The reform of the Construction Act may have to wait another year before it is made law.
Provisions for changes to the act were not made in the Queen’s speech, which means that proposed amendments to payment and adjudication procedures will probably not go before parliament this year.
If the reforms were to be made, they would have to be appended to another piece of legislation or introduced as a private member’s bill.
Supporters of the act still hope it could pass through parliament as part of the bill that will set up the Homes and Communities Agency.

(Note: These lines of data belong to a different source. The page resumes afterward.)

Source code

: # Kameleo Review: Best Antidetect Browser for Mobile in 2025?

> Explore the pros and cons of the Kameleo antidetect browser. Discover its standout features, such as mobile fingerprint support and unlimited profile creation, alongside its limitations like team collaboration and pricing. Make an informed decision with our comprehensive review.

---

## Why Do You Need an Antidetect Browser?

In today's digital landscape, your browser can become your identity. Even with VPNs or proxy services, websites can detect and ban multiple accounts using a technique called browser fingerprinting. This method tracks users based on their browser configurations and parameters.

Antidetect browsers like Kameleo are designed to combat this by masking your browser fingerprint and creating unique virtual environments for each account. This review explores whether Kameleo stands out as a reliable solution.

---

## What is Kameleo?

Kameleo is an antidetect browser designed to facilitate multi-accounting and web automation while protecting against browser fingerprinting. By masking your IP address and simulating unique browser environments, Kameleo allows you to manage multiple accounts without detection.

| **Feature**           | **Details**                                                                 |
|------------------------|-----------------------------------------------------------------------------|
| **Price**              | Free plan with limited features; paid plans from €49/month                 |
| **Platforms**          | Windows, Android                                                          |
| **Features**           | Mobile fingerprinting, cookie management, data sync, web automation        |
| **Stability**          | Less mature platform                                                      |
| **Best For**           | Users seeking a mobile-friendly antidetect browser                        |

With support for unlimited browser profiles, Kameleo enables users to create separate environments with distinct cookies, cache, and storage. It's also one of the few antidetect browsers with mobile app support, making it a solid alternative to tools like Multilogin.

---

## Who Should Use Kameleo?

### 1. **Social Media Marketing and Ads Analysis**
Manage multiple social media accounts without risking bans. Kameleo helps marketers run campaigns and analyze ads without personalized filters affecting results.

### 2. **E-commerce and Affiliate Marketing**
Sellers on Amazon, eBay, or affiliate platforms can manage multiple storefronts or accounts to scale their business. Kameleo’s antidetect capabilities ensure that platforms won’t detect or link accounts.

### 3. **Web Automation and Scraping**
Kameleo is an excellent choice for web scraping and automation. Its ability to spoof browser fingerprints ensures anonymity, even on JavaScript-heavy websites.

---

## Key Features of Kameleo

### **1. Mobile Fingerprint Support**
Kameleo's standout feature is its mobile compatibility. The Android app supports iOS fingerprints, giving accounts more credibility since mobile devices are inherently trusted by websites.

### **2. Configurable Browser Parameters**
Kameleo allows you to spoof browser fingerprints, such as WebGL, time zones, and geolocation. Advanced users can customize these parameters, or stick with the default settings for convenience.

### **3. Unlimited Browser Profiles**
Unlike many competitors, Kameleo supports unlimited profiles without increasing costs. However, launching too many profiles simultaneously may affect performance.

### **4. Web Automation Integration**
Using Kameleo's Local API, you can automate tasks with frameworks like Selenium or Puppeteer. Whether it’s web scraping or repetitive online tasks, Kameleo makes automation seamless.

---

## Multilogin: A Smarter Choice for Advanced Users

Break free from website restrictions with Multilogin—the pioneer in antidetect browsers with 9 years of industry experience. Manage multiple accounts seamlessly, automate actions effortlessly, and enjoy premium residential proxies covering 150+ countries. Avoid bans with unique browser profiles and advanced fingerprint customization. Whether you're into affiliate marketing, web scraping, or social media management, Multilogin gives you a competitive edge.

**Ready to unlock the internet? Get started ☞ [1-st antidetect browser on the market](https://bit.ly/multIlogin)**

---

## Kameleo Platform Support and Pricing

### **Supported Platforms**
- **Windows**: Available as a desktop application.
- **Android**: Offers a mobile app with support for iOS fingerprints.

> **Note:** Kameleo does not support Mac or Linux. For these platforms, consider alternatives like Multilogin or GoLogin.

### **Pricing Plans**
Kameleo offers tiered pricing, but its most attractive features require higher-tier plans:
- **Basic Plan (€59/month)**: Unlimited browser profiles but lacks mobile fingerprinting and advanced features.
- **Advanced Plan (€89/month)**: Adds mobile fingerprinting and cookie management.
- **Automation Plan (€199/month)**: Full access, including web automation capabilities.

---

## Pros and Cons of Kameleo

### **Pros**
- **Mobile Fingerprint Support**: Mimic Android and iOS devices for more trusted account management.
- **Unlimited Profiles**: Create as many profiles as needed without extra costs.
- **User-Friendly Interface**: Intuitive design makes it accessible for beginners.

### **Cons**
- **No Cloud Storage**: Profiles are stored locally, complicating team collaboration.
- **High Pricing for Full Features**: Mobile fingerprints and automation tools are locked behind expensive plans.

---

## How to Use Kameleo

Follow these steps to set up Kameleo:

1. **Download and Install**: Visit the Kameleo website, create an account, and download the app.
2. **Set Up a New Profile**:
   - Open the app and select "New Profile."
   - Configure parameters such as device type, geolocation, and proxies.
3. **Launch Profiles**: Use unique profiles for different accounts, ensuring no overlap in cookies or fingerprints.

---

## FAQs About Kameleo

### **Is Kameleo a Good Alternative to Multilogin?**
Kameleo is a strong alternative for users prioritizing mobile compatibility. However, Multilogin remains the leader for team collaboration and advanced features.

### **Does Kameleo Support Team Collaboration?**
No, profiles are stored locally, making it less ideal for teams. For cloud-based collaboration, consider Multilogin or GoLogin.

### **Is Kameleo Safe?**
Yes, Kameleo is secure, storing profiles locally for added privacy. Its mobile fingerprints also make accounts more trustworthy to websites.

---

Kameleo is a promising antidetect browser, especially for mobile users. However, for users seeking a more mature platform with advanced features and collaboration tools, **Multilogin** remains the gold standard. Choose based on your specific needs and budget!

Construction lawyers said this was “possible but unlikely”.
Prime minister Gordon Brown did, however, add a draft apprenticeships bill to the government’s programme.

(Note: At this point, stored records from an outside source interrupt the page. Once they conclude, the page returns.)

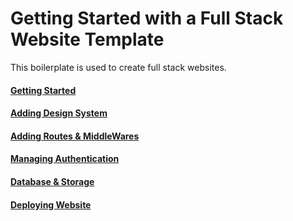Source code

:# Getting Started with a Full Stack Website Template

This boilerplate is used to create full stack websites. 

#### [Getting Started](docs/GETTING-STARTED.md)

#### [Adding Design System](docs/ADDING-DESIGN.md)

#### [Adding Routes & MiddleWares](docs/github/ROUTES.md)

#### [Managing Authentication](docs/AUTHENTICATION.md)

#### [Database & Storage](docs/DATABASE.md)

#### [Deploying Website](docs/DEPLOYING.md)

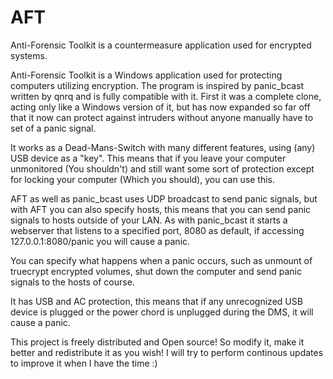 AFT
===

Anti-Forensic Toolkit is a countermeasure application used for encrypted systems.

Anti-Forensic Toolkit is a Windows application used for protecting computers utilizing encryption.
The program is inspired by panic_bcast written by qnrq and is fully compatible with it.
First it was a complete clone, acting only like a Windows version of it, but has now expanded so far off 
that it now can protect against intruders without anyone manually have to set of a panic signal.

It works as a Dead-Mans-Switch with many different features, using (any) USB device as a "key".
This means that if you leave your computer unmonitored (You shouldn't) and still want some sort of 
protection except for locking your computer (Which you should), you can use this.

AFT as well as panic_bcast uses UDP broadcast to send panic signals, but with AFT you can also specify hosts, this means that you can send panic signals to hosts outside of your LAN.
As with panic_bcast it starts a webserver that listens to a specified port, 8080 as default, if accessing 127.0.0.1:8080/panic you will cause a panic.

You can specify what happens when a panic occurs, such as unmount of truecrypt encrypted volumes, shut down the computer and send panic signals to the hosts of course.

It has USB and AC protection, this means that if any unrecognized USB device is plugged or the power chord is unplugged during the DMS, it will cause a panic.

This project is freely distributed and Open source!
So modify it, make it better and redistribute it as you wish!
I will try to perform continous updates to improve it when I have the time :)
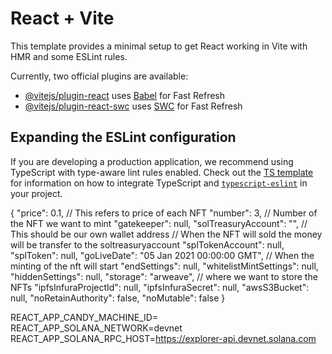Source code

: # React + Vite

This template provides a minimal setup to get React working in Vite with HMR and some ESLint rules.

Currently, two official plugins are available:

- [@vitejs/plugin-react](https://github.com/vitejs/vite-plugin-react/blob/main/packages/plugin-react) uses [Babel](https://babeljs.io/) for Fast Refresh
- [@vitejs/plugin-react-swc](https://github.com/vitejs/vite-plugin-react/blob/main/packages/plugin-react-swc) uses [SWC](https://swc.rs/) for Fast Refresh

## Expanding the ESLint configuration

If you are developing a production application, we recommend using TypeScript with type-aware lint rules enabled. Check out the [TS template](https://github.com/vitejs/vite/tree/main/packages/create-vite/template-react-ts) for information on how to integrate TypeScript and [`typescript-eslint`](https://typescript-eslint.io) in your project.

{
	"price": 0.1, // This refers to price of each NFT
	"number": 3, // Number of the NFT we want to mint
	"gatekeeper": null,
	"solTreasuryAccount": "", // This should be our own wallet address
    // When the NFT will sold the money will be transfer to the soltreasuryaccount
	"splTokenAccount": null,
	"splToken": null,
	"goLiveDate": "05 Jan 2021 00:00:00 GMT", // When the minting of the nft will start
	"endSettings": null,
	"whitelistMintSettings": null,
	"hiddenSettings": null,
	"storage": "arweave", // where we want to store the NFTs
	"ipfsInfuraProjectId": null,
	"ipfsInfuraSecret": null,
	"awsS3Bucket": null,
	"noRetainAuthority": false,
	"noMutable": false
}

REACT_APP_CANDY_MACHINE_ID=<YOUR CANDY MACHINE ID GOES HERE>
REACT_APP_SOLANA_NETWORK=devnet
REACT_APP_SOLANA_RPC_HOST=https://explorer-api.devnet.solana.com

This will put into law the government target of offering an apprenticeship to every student that wants one by 2013.
This could amount to 500,000 places by 2020.
The move to promote apprenticeships received a mixed response from the industry.
Max Hamps, director of ConstructionSkills Apprenticeships, praised the draft bill as “critical” but Amy Tschudin, manager of the Chartered Surveyors Training Trust, said unless greater funding was given it “will not add up”.
Other measures included in the programme were:
- A bill to increase protection for vulnerable workers
- A bill to put infrastructure projects such as airports and power stations under a single consent regime
- A bill to make the government’s carbon reduction target of 60% by 2050 legally binding.